Task item a
Reproduce the following piece about the neighbor and the Todd Rundgren fan club word for word.
-------- Page text --------
In the earliest days of my residence in the People’s Republic, I lived next door to a guy who designed and crafted molds for fake teeth. He worked at home and played his stereo more or less all the time, except when the TV was on. That was actually a pretty cool thing, since he had cable (and pretty much no one else we knew did), and I’d go hang out at his house and listen to records or watch stuff like coverage of the Korean passenger jet shoot-down on Ted Turner’s brand-new-and-not-yet-wince-inducing CNN station.
Some years later, he caught one of my stories in the paper and phoned me up, asking if I were interested in doing a story on him and his girlfriend, who had just started the Rocky Mountain Chapter of the Todd Rundgren Fan Club. Their mission was to promote Rundgren’s music and his stature as one of American rock’s under-appreciated virtuosos. And to get as many people as possible to pressure radio stations to play more of Rundgren’s music — and not just “Hello It’s Me” or “I Saw The Light,” but the deep cuts, the Utopia stuff, the early interactive/multimedia projects. Everything.
They were committed, to be sure, and while I shared a healthy measure of respect for Rundgren’s storied career, this was a bit outside my usual remit. I did what I could with the piece, turned it in, and my editor at the time didn’t run it. It may have been a short paper that week, or they found the piece awkward or ill-suited to the section… one reason or another. I did hear from him again once he saw that the story didn’t run; he was more than a little annoyed with me, almost suggesting I was part of the global conspiracy to keep Todd off the airwaves.
--------
Task item b
Collect each line of the listing below that contains the word "November".
-------- Extracted material --------
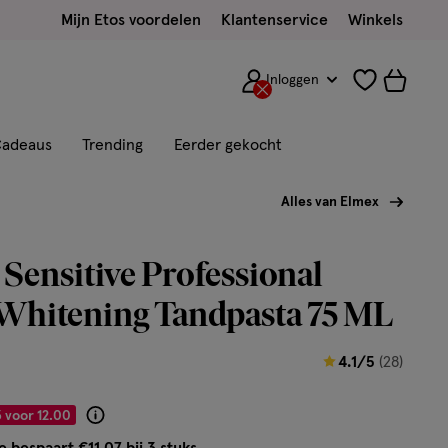
Mijn Etos voordelen
Klantenservice
Winkels
Inloggen
adeaus
Trending
Eerder gekocht
Alles van Elmex
Sensitive Professional
 Whitening Tandpasta 75 ML
4.1
4.1/5
(28)
van
5
 voor 12.00
Product
sterren
badge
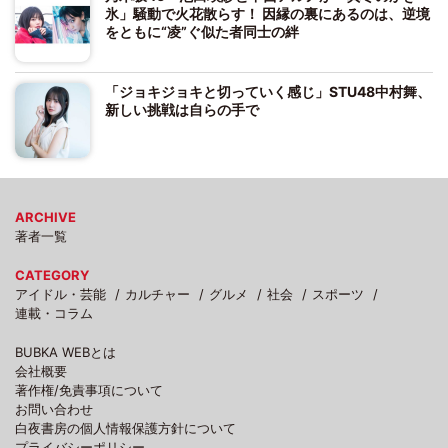
氷」騒動で火花散らす！ 因縁の裏にあるのは、逆境
をともに“凌”ぐ似た者同士の絆
「ジョキジョキと切っていく感じ」STU48中村舞、
新しい挑戦は自らの手で
ARCHIVE
著者一覧
CATEGORY
アイドル・芸能
カルチャー
グルメ
社会
スポーツ
連載・コラム
BUBKA WEBとは
会社概要
著作権/免責事項について
お問い合わせ
白夜書房の個人情報保護方針について
プライバシーポリシー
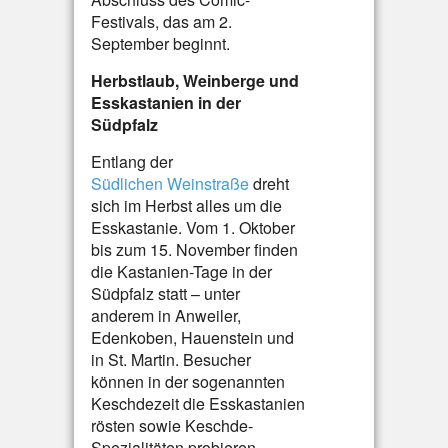
Festivals, das am 2.
September beginnt.
Herbstlaub, Weinberge und
Esskastanien in der
Südpfalz
Entlang der
Südlichen Weinstraße
dreht
sich im Herbst alles um die
Esskastanie. Vom 1. Oktober
bis zum 15. November finden
die Kastanien-Tage in der
Südpfalz statt – unter
anderem in Anweiler,
Edenkoben, Hauenstein und
in St. Martin. Besucher
können in der sogenannten
Keschdezeit die Esskastanien
rösten sowie Keschde-
Spezialitäten probieren.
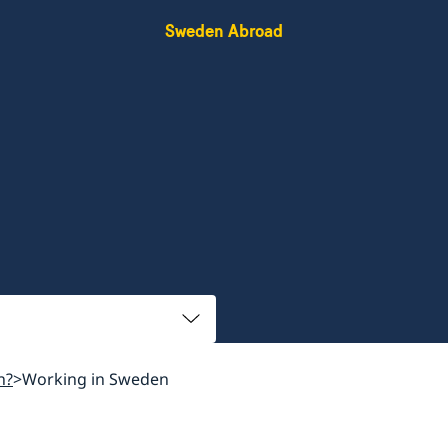
Sweden Abroad
n?
Working in Sweden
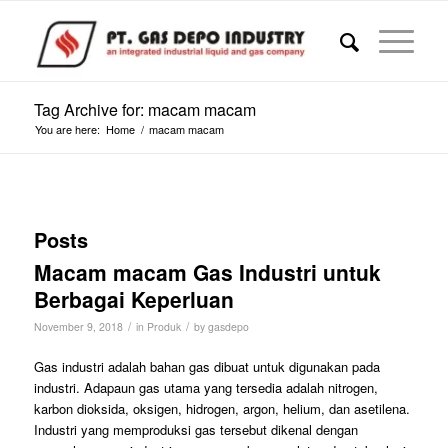
Tag Archive for: macam macam
You are here:
Home
/
macam macam
Posts
Macam macam Gas Industri untuk
Berbagai Keperluan
/
/
November 9, 2018
in
Produk
by
gasdepo
Gas industri adalah bahan gas dibuat untuk digunakan pada
industri. Adapaun gas utama yang tersedia adalah nitrogen,
karbon dioksida, oksigen, hidrogen, argon, helium, dan asetilena.
Industri yang memproduksi gas tersebut dikenal dengan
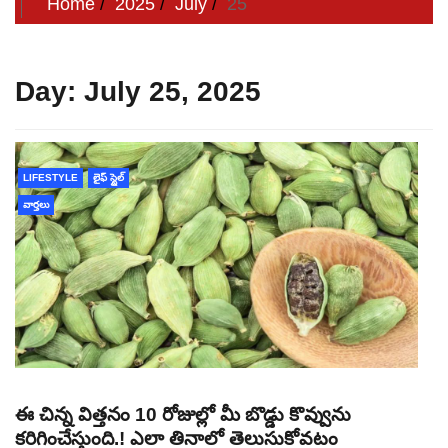
Home
2025
July
25
Day:
July 25, 2025
LIFESTYLE
లైఫ్ స్టైల్
వార్తలు
ఈ చిన్న విత్తనం 10 రోజుల్లో మీ బొడ్డు కొవ్వును
కరిగించేస్తుంది.! ఎలా తినాలో తెలుసుకోవటం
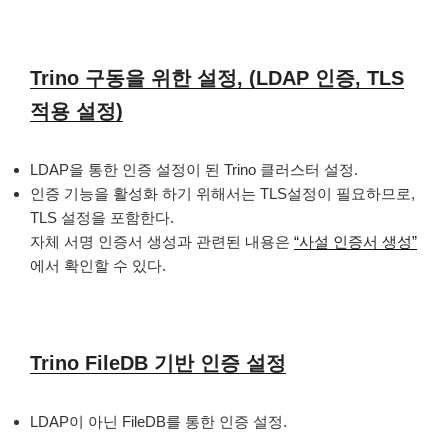
Trino 구동을 위한 설정, (LDAP 인증, TLS
적용 설정)
LDAP을 통한 인증 설정이 된 Trino 클러스터 설정.
인증 기능을 활성화 하기 위해서는 TLS설정이 필요하므로,
TLS 설정을 포함한다.
자체 서명 인증서 생성과 관련된 내용은
“사설 인증서 생성”
에서 확인할 수 있다.
Trino FileDB 기반 인증 설정
LDAP이 아닌 FileDB를 통한 인증 설정.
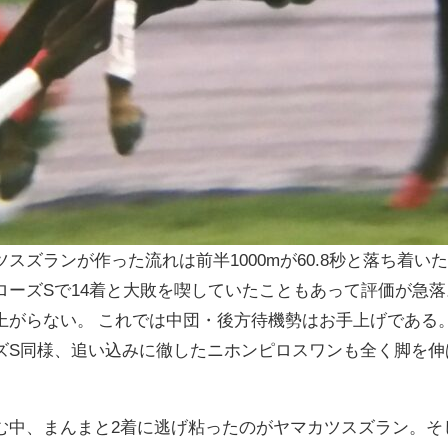
スズランが作った流れは前半1000mが60.8秒と落ち着い
ローズSで14着と大敗を喫していたこともあって評価が急
上がらない。 これでは中団・後方待機勢はお手上げである
ズS同様、追い込みに徹したニホンピロスワンも全く脚を伸
む中、まんまと2着に逃げ粘ったのがヤマカツスズラン。そ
--------
Exercise answer a
In the earliest days of my residence in the People’s Republic, I lived next door to a guy who designed and crafted molds for fake teeth. He worked at home and played his stereo more or less all the time, except when the TV was on. That was actually a pretty cool thing, since he had cable (and pretty much no one else we knew did), and I’d go hang out at his house and listen to records or watch stuff like coverage of the Korean passenger jet shoot-down on Ted Turner’s brand-new-and-not-yet-wince-inducing CNN station.
Some years later, he caught one of my stories in the paper and phoned me up, asking if I were interested in doing a story on him and his girlfriend, who had just started the Rocky Mountain Chapter of the Todd Rundgren Fan Club. Their mission was to promote Rundgren’s music and his stature as one of American rock’s under-appreciated virtuosos. And to get as many people as possible to pressure radio stations to play more of Rundgren’s music — and not just “Hello It’s Me” or “I Saw The Light,” but the deep cuts, the Utopia stuff, the early interactive/multimedia projects. Everything.
They were committed, to be sure, and while I shared a healthy measure of respect for Rundgren’s storied career, this was a bit outside my usual remit. I did what I could with the piece, turned it in, and my editor at the time didn’t run it. It may have been a short paper that week, or they found the piece awkward or ill-suited to the section… one reason or another. I did hear from him again once he saw that the story didn’t run; he was more than a little annoyed with me, almost suggesting I was part of the global conspiracy to keep Todd off the airwaves.

Exercise answer b
bis zum 15. November finden
November 9, 2018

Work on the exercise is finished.